Fork me on GitHub

RBF SVM parametersΒΆ

This example illustrates the effect of the parameters gamma and C of the Radius Basis Function (RBF) kernel SVM.

Intuitively, the gamma parameter defines how far the influence of a single training example reaches, with low values meaning ‘far’ and high values meaning ‘close’. The gamma parameters can be seen as the inverse of the radius of influence of samples selected by the model as support vectors.

The C parameter trades off misclassification of training examples against simplicity of the decision surface. A low C makes the decision surface smooth, while a high C aims at classifying all training examples correctly by give the model freedom to select more samples as support vectors.

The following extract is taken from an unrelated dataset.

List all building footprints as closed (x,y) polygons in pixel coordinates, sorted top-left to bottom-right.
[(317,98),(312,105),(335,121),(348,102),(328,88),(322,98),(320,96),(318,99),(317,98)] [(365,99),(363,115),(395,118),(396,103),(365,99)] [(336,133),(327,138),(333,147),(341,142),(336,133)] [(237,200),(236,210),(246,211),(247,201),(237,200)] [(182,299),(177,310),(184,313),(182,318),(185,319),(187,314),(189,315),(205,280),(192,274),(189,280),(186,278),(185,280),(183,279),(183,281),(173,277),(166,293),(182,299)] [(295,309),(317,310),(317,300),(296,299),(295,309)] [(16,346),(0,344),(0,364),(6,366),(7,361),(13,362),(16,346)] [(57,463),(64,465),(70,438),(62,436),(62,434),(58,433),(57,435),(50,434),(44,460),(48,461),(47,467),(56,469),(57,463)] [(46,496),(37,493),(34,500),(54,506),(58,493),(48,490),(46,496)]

The first plot is a visualization of the decision function for a variety of parameter values on simplified classification problem involving only 2 input features and 2 possible target classes (binary classification). Note that this kind of plot is not possible to do for problems with more features or target classes.

The second plot is a heatmap of the classifier’s cross-validation accuracy as a function of C and gamma. For this example we explore a relatively large grid for illustration purposes. In practice, a logarithmic grid from 10^{-3} to 10^3 is usually sufficient. If the best parameters lie on the boundaries of the grid, it can be extended in that direction in a subsequent search.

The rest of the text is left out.